Of all the writers and ex-writers in Model Railroader, Tony Koester has always been a good read. High quality modelling, interesting and sometimes unconventional ideas, and an occasional whimsical look at our hobby makes him someone worth listening to. His latest book for Kalmbach looks at the planning, construction and maintenance of a model railway from his own perspective.
Chapter titles are:
- This way, that way, or down the middle?
- Basics of layout design
- Understanding railroad operations
- Considerations of time
- Geography isn’t generic
- Prototype freelancing – by the prototype!
- Planning and modelling structures
- Construction and maintenance
Perhaps the most interesting chapters are (1), describing how to choose a layout theme and scale, (6) on how to make your layout feel and look real, (7) on freelancing, and (10) on adding animation to the layout. The chapter on freelancing prompted a few thoughts. Prototype freelancing is where one puts together a coherent railroad, where locos, stock, buildings, liveries and operation are imaginary, but firmly based on the prototype. It’s commoner and easier in the States, where closely similar locos and stock were supplied to many railroads. Here in the UK, almost every railway was different, and then fairly uniform in British Rail(ways) days. However, does the modern privatised UK railway offer an interesting opportunity? Could a new, imagined, operator take over a line and offer opportunities to run an interesting collection of DMUs and locomotives. The key would be in designing a coherent company livery and image. Any colours would be possible!

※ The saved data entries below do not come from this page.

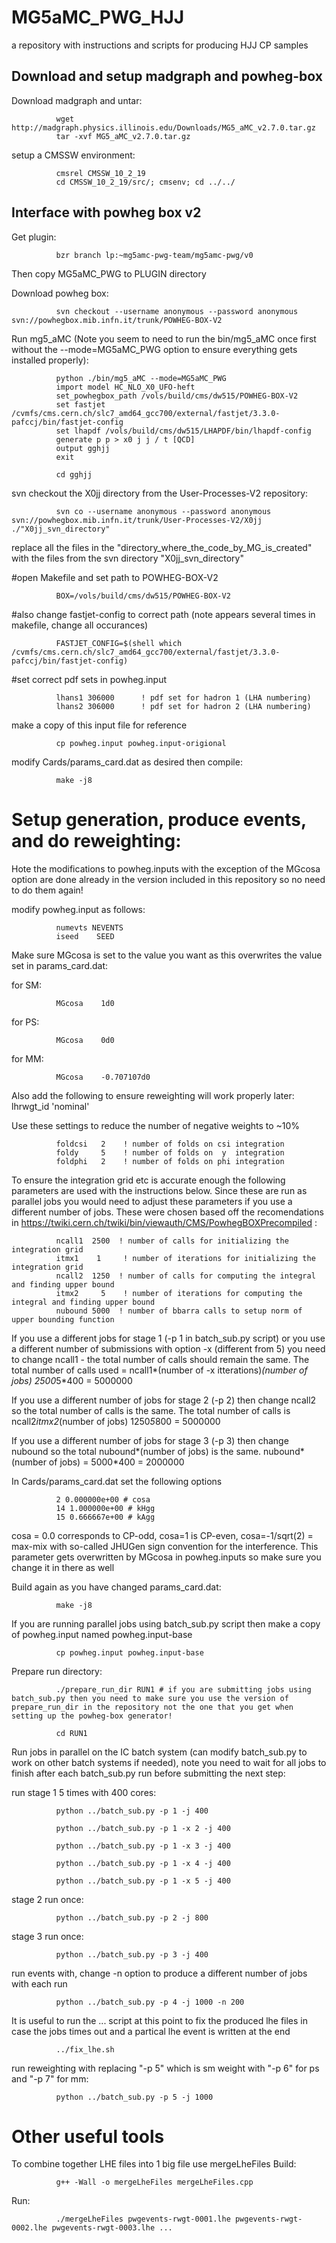 # MG5aMC_PWG_HJJ
a repository with instructions and scripts for producing HJJ CP samples

## Download and setup madgraph and powheg-box

Download madgraph and untar:

              wget http://madgraph.physics.illinois.edu/Downloads/MG5_aMC_v2.7.0.tar.gz
              tar -xvf MG5_aMC_v2.7.0.tar.gz

setup a CMSSW environment:

              cmsrel CMSSW_10_2_19
              cd CMSSW_10_2_19/src/; cmsenv; cd ../../

## Interface with powheg box v2

Get plugin:

              bzr branch lp:~mg5amc-pwg-team/mg5amc-pwg/v0

Then copy MG5aMC_PWG to PLUGIN directory

Download powheg box:

              svn checkout --username anonymous --password anonymous svn://powhegbox.mib.infn.it/trunk/POWHEG-BOX-V2


Run mg5_aMC (Note you seem to need to run the bin/mg5_aMC once first without the --mode=MG5aMC_PWG option to ensure everything gets installed properly):

              python ./bin/mg5_aMC --mode=MG5aMC_PWG
              import model HC_NLO_X0_UFO-heft
              set_powhegbox_path /vols/build/cms/dw515/POWHEG-BOX-V2
              set fastjet /cvmfs/cms.cern.ch/slc7_amd64_gcc700/external/fastjet/3.3.0-pafccj/bin/fastjet-config 
              set lhapdf /vols/build/cms/dw515/LHAPDF/bin/lhapdf-config
              generate p p > x0 j j / t [QCD]
              output gghjj
              exit

              cd gghjj

svn checkout the X0jj directory from the User-Processes-V2 repository:

              svn co --username anonymous --password anonymous svn://powhegbox.mib.infn.it/trunk/User-Processes-V2/X0jj  ./"X0jj_svn_directory"

replace all the files in the "directory_where_the_code_by_MG_is_created" with the files from the svn directory "X0jj_svn_directory"

#open Makefile and set path to POWHEG-BOX-V2

              BOX=/vols/build/cms/dw515/POWHEG-BOX-V2

#also change fastjet-config to correct path (note appears several times in makefile, change all occurances) 

              FASTJET_CONFIG=$(shell which /cvmfs/cms.cern.ch/slc7_amd64_gcc700/external/fastjet/3.3.0-pafccj/bin/fastjet-config)

#set correct pdf sets in powheg.input

              lhans1 306000      ! pdf set for hadron 1 (LHA numbering)
              lhans2 306000      ! pdf set for hadron 2 (LHA numbering) 

make a copy of this input file for reference

              cp powheg.input powheg.input-origional

modify Cards/params_card.dat as desired then compile:

              make -j8

# Setup generation, produce events, and do reweighting:

Hote the modifications to powheg.inputs with the exception of the MGcosa option are done already in the version included in this repository so no need to do them again!

modify powheg.input as follows:

              numevts NEVENTS
              iseed    SEED

Make sure MGcosa is set to the value you want as this overwrites the value set in params_card.dat:

for SM:

              MGcosa    1d0
for PS:

              MGcosa    0d0
for MM:

              MGcosa    -0.707107d0
              
Also add the following to ensure reweighting will work properly later:
              lhrwgt_id 'nominal'



Use these settings to reduce the number of negative weights to ~10%

              foldcsi   2    ! number of folds on csi integration
              foldy     5    ! number of folds on  y  integration
              foldphi   2    ! number of folds on phi integration

To ensure the integration grid etc is accurate enough the following parameters are used with the instructions below. Since these are run as parallel jobs you would need to adjust these parameters if you use a different number of jobs. These were chosen based off the recomendations in https://twiki.cern.ch/twiki/bin/viewauth/CMS/PowhegBOXPrecompiled :

              ncall1  2500  ! number of calls for initializing the integration grid
              itmx1    1     ! number of iterations for initializing the integration grid
              ncall2  1250  ! number of calls for computing the integral and finding upper bound
              itmx2     5    ! number of iterations for computing the integral and finding upper bound
              nubound 5000  ! number of bbarra calls to setup norm of upper bounding function

If you use a different jobs for stage 1 (-p 1 in batch_sub.py script) or you use a different number of submissions with option -x (different from 5) you need to change ncall1 - the total number of calls should remain the same. The total number of calls used = ncall1*(number of -x itterations)*(number of jobs) 2500*5*400 = 5000000

If you use a different number of jobs for stage 2 (-p 2) then change ncall2 so the total number of calls is the same. The total number of calls is ncall2*itmx2*(number of jobs) 1250*5*800 = 5000000

If you use a different number of jobs for stage 3 (-p 3) then change nubound so the total nubound*(number of jobs) is the same. nubound*(number of jobs) = 5000*400 = 2000000 

In Cards/params_card.dat set the following options

              2 0.000000e+00 # cosa 
              14 1.000000e+00 # kHgg  
              15 0.666667e+00 # kAgg 

cosa = 0.0 corresponds to CP-odd, cosa=1 is CP-even, cosa=-1/sqrt(2) = max-mix with so-called JHUGen sign convention for the interference.
This parameter gets overwritten by MGcosa in powheg.inputs so make sure you change it in there as well

Build again as you have changed params_card.dat:
              
              make -j8


If you are running parallel jobs using batch_sub.py script then make a copy of powheg.input named powheg.input-base

              cp powheg.input powheg.input-base

Prepare run directory:

              ./prepare_run_dir RUN1 # if you are submitting jobs using batch_sub.py then you need to make sure you use the version of prepare_run_dir in the repository not the one that you get when setting up the powheg-box generator!

              cd RUN1

Run jobs in parallel on the IC batch system (can modify batch_sub.py to work on other batch systems if needed), note you need to wait for all jobs to finish after each batch_sub.py run before submitting the next step:

run stage 1 5 times with 400 cores:

              python ../batch_sub.py -p 1 -j 400

              python ../batch_sub.py -p 1 -x 2 -j 400

              python ../batch_sub.py -p 1 -x 3 -j 400

              python ../batch_sub.py -p 1 -x 4 -j 400

              python ../batch_sub.py -p 1 -x 5 -j 400

stage 2 run once:

              python ../batch_sub.py -p 2 -j 800

stage 3 run once:

              python ../batch_sub.py -p 3 -j 400

run events with, change -n option to produce a different number of jobs with each run 

              python ../batch_sub.py -p 4 -j 1000 -n 200

It is useful to run the ... script at this point to fix the produced lhe files in case the jobs times out and a partical lhe event is written at the end

              ../fix_lhe.sh

run reweighting with replacing "-p 5" which is sm weight with "-p 6" for ps and "-p 7" for mm:

              python ../batch_sub.py -p 5 -j 1000
              
# Other useful tools

To combine together LHE files into 1 big file use mergeLheFiles
Build:

              g++ -Wall -o mergeLheFiles mergeLheFiles.cpp
          
Run:
    
              ./mergeLheFiles pwgevents-rwgt-0001.lhe pwgevents-rwgt-0002.lhe pwgevents-rwgt-0003.lhe ...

A few good quotes from the book…..
It’s difficult indeed to plan something without a clear vision of where we’re going. When it comes to planning our next model railroads, for example, there are almost limitless choices. Do Job One is obviously going to be narrowing these options down to a select few, preferably only one.
To some extent, we’re all freelancers. I can only think of one modeller who has modelled an entire railroad inch for inch; even his elevations are accurately depicted. Almost all of the rest of us have bitten off more than we can possibly chew.
Railfan or modeller – In addition to the distinction between freelancing and prototype modelling, there is another dichotomy that we need to acknowledge: the different viewpoints of those who are modellers vs. those who are primarily rail enthusiasts. Like prototype modelling versus freelancing, it’s not a black-or-white issue. But decades in the hobby have made it clear to me that there are modellers whose primary interest is the models themselves and there are modellers who see the models as a necessary means to an end, not the end itself, as they strive to emulate full-size railroading on a practical scale in their homes or club rooms.
(Phew, Mr Koester does like a long sentence!)
As with all Kalmbach books, this one is full of interesting photographs of Koester’s, and other modellers, layouts. Overall, an excellent read that gives good ideas not just for modelling American railroads.